*WORK TO COMPLETE*
Please output every line of each item below, reproducing each character and line break without change.

※

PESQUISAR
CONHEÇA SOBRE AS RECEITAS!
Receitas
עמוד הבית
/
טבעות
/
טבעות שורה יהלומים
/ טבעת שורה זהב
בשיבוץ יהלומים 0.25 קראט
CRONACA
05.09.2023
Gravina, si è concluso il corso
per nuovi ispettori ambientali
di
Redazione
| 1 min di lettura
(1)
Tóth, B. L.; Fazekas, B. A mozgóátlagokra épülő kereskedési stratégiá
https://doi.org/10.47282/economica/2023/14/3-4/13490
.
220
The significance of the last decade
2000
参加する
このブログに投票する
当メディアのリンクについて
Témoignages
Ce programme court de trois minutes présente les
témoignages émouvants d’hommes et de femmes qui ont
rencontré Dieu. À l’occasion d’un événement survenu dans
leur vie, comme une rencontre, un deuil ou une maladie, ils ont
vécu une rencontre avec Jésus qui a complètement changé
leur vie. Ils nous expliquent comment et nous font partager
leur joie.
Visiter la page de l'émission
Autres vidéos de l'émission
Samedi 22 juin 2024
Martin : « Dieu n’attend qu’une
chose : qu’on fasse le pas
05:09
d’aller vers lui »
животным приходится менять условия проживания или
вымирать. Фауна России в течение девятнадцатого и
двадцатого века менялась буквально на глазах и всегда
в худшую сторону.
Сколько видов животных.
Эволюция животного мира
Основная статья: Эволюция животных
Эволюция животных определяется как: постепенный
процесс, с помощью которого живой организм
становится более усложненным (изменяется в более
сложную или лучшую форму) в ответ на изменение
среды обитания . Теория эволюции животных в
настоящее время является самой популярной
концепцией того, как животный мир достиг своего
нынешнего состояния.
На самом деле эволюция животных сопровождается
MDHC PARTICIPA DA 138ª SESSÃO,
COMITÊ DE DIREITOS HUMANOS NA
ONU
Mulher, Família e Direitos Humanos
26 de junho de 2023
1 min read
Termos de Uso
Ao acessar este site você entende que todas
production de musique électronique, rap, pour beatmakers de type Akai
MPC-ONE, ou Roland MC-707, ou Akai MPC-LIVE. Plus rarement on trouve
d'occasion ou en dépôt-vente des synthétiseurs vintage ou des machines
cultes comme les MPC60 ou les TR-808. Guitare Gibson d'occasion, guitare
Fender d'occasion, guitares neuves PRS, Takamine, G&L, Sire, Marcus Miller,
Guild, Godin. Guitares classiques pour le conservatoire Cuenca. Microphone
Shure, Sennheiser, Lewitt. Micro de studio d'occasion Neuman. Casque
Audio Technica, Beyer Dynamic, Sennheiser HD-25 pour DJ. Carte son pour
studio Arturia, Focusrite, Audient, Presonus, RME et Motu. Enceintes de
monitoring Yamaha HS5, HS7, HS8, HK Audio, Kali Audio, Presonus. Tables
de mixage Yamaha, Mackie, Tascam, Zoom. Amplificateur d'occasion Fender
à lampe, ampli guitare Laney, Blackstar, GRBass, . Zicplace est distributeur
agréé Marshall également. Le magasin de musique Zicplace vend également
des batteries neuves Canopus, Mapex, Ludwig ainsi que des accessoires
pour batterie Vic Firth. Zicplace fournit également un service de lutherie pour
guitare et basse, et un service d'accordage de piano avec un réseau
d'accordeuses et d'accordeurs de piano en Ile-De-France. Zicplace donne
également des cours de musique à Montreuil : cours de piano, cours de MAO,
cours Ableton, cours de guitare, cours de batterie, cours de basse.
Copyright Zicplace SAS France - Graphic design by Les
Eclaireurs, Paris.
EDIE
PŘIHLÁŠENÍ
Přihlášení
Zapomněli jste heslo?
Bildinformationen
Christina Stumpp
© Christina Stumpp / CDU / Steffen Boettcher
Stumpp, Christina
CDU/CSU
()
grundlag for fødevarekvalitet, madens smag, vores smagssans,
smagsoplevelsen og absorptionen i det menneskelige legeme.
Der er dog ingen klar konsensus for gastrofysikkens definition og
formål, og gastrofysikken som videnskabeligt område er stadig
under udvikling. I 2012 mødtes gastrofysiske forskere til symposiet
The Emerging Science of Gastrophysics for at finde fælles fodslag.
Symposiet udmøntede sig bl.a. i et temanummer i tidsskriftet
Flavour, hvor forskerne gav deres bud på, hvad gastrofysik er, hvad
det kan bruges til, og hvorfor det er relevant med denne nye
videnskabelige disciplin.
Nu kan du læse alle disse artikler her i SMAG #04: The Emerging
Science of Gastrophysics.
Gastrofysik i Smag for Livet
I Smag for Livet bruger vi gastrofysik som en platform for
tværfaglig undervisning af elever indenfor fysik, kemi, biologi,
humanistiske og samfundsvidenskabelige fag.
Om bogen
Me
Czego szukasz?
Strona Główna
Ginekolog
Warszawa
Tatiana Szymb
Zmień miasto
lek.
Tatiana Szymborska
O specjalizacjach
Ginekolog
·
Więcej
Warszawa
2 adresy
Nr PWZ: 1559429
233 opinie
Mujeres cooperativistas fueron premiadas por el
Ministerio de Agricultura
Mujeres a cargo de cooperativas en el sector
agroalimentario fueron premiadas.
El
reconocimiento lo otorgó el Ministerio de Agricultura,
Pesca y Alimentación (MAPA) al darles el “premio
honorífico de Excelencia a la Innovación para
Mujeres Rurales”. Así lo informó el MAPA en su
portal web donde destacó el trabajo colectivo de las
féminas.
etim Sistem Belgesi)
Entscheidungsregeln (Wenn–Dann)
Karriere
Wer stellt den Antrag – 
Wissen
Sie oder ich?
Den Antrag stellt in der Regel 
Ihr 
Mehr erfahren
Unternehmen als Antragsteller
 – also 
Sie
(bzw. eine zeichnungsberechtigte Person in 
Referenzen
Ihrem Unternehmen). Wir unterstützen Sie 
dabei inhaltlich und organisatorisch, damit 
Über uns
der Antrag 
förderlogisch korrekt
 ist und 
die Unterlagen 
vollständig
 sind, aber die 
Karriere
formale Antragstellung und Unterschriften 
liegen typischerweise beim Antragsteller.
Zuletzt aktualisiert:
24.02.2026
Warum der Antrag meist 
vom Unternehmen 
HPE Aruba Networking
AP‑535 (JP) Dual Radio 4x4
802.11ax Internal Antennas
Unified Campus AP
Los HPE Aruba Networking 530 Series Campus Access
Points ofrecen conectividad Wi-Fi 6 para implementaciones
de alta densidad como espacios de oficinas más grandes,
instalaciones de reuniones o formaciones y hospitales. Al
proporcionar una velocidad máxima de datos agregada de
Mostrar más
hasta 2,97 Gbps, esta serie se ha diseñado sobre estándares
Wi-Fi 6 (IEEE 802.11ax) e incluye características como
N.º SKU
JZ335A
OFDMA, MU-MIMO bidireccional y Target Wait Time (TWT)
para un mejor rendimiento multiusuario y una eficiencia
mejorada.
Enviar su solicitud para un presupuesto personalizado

※

*RESPONSE*
PESQUISAR
CONHEÇA SOBRE AS RECEITAS!
Receitas
עמוד הבית
/
טבעות
/
טבעות שורה יהלומים
/ טבעת שורה זהב
בשיבוץ יהלומים 0.25 קראט
CRONACA
05.09.2023
Gravina, si è concluso il corso
per nuovi ispettori ambientali
di
Redazione
| 1 min di lettura
(1)
Tóth, B. L.; Fazekas, B. A mozgóátlagokra épülő kereskedési stratégiá
https://doi.org/10.47282/economica/2023/14/3-4/13490
.
220
The significance of the last decade
2000
参加する
このブログに投票する
当メディアのリンクについて
Témoignages
Ce programme court de trois minutes présente les
témoignages émouvants d’hommes et de femmes qui ont
rencontré Dieu. À l’occasion d’un événement survenu dans
leur vie, comme une rencontre, un deuil ou une maladie, ils ont
vécu une rencontre avec Jésus qui a complètement changé
leur vie. Ils nous expliquent comment et nous font partager
leur joie.
Visiter la page de l'émission
Autres vidéos de l'émission
Samedi 22 juin 2024
Martin : « Dieu n’attend qu’une
chose : qu’on fasse le pas
05:09
d’aller vers lui »
животным приходится менять условия проживания или
вымирать. Фауна России в течение девятнадцатого и
двадцатого века менялась буквально на глазах и всегда
в худшую сторону.
Сколько видов животных.
Эволюция животного мира
Основная статья: Эволюция животных
Эволюция животных определяется как: постепенный
процесс, с помощью которого живой организм
становится более усложненным (изменяется в более
сложную или лучшую форму) в ответ на изменение
среды обитания . Теория эволюции животных в
настоящее время является самой популярной
концепцией того, как животный мир достиг своего
нынешнего состояния.
На самом деле эволюция животных сопровождается
MDHC PARTICIPA DA 138ª SESSÃO,
COMITÊ DE DIREITOS HUMANOS NA
ONU
Mulher, Família e Direitos Humanos
26 de junho de 2023
1 min read
Termos de Uso
Ao acessar este site você entende que todas
production de musique électronique, rap, pour beatmakers de type Akai
MPC-ONE, ou Roland MC-707, ou Akai MPC-LIVE. Plus rarement on trouve
d'occasion ou en dépôt-vente des synthétiseurs vintage ou des machines
cultes comme les MPC60 ou les TR-808. Guitare Gibson d'occasion, guitare
Fender d'occasion, guitares neuves PRS, Takamine, G&L, Sire, Marcus Miller,
Guild, Godin. Guitares classiques pour le conservatoire Cuenca. Microphone
Shure, Sennheiser, Lewitt. Micro de studio d'occasion Neuman. Casque
Audio Technica, Beyer Dynamic, Sennheiser HD-25 pour DJ. Carte son pour
studio Arturia, Focusrite, Audient, Presonus, RME et Motu. Enceintes de
monitoring Yamaha HS5, HS7, HS8, HK Audio, Kali Audio, Presonus. Tables
de mixage Yamaha, Mackie, Tascam, Zoom. Amplificateur d'occasion Fender
à lampe, ampli guitare Laney, Blackstar, GRBass, . Zicplace est distributeur
agréé Marshall également. Le magasin de musique Zicplace vend également
des batteries neuves Canopus, Mapex, Ludwig ainsi que des accessoires
pour batterie Vic Firth. Zicplace fournit également un service de lutherie pour
guitare et basse, et un service d'accordage de piano avec un réseau
d'accordeuses et d'accordeurs de piano en Ile-De-France. Zicplace donne
également des cours de musique à Montreuil : cours de piano, cours de MAO,
cours Ableton, cours de guitare, cours de batterie, cours de basse.
Copyright Zicplace SAS France - Graphic design by Les
Eclaireurs, Paris.
EDIE
PŘIHLÁŠENÍ
Přihlášení
Zapomněli jste heslo?
Bildinformationen
Christina Stumpp
© Christina Stumpp / CDU / Steffen Boettcher
Stumpp, Christina
CDU/CSU
()
grundlag for fødevarekvalitet, madens smag, vores smagssans,
smagsoplevelsen og absorptionen i det menneskelige legeme.
Der er dog ingen klar konsensus for gastrofysikkens definition og
formål, og gastrofysikken som videnskabeligt område er stadig
under udvikling. I 2012 mødtes gastrofysiske forskere til symposiet
The Emerging Science of Gastrophysics for at finde fælles fodslag.
Symposiet udmøntede sig bl.a. i et temanummer i tidsskriftet
Flavour, hvor forskerne gav deres bud på, hvad gastrofysik er, hvad
det kan bruges til, og hvorfor det er relevant med denne nye
videnskabelige disciplin.
Nu kan du læse alle disse artikler her i SMAG #04: The Emerging
Science of Gastrophysics.
Gastrofysik i Smag for Livet
I Smag for Livet bruger vi gastrofysik som en platform for
tværfaglig undervisning af elever indenfor fysik, kemi, biologi,
humanistiske og samfundsvidenskabelige fag.
Om bogen
Me
Czego szukasz?
Strona Główna
Ginekolog
Warszawa
Tatiana Szymb
Zmień miasto
lek.
Tatiana Szymborska
O specjalizacjach
Ginekolog
·
Więcej
Warszawa
2 adresy
Nr PWZ: 1559429
233 opinie
Mujeres cooperativistas fueron premiadas por el
Ministerio de Agricultura
Mujeres a cargo de cooperativas en el sector
agroalimentario fueron premiadas.
El
reconocimiento lo otorgó el Ministerio de Agricultura,
Pesca y Alimentación (MAPA) al darles el “premio
honorífico de Excelencia a la Innovación para
Mujeres Rurales”. Así lo informó el MAPA en su
portal web donde destacó el trabajo colectivo de las
féminas.
etim Sistem Belgesi)
Entscheidungsregeln (Wenn–Dann)
Karriere
Wer stellt den Antrag – 
Wissen
Sie oder ich?
Den Antrag stellt in der Regel 
Ihr 
Mehr erfahren
Unternehmen als Antragsteller
 – also 
Sie
(bzw. eine zeichnungsberechtigte Person in 
Referenzen
Ihrem Unternehmen). Wir unterstützen Sie 
dabei inhaltlich und organisatorisch, damit 
Über uns
der Antrag 
förderlogisch korrekt
 ist und 
die Unterlagen 
vollständig
 sind, aber die 
Karriere
formale Antragstellung und Unterschriften 
liegen typischerweise beim Antragsteller.
Zuletzt aktualisiert:
24.02.2026
Warum der Antrag meist 
vom Unternehmen 
HPE Aruba Networking
AP‑535 (JP) Dual Radio 4x4
802.11ax Internal Antennas
Unified Campus AP
Los HPE Aruba Networking 530 Series Campus Access
Points ofrecen conectividad Wi-Fi 6 para implementaciones
de alta densidad como espacios de oficinas más grandes,
instalaciones de reuniones o formaciones y hospitales. Al
proporcionar una velocidad máxima de datos agregada de
Mostrar más
hasta 2,97 Gbps, esta serie se ha diseñado sobre estándares
Wi-Fi 6 (IEEE 802.11ax) e incluye características como
N.º SKU
JZ335A
OFDMA, MU-MIMO bidireccional y Target Wait Time (TWT)
para un mejor rendimiento multiusuario y una eficiencia
mejorada.
Enviar su solicitud para un presupuesto personalizado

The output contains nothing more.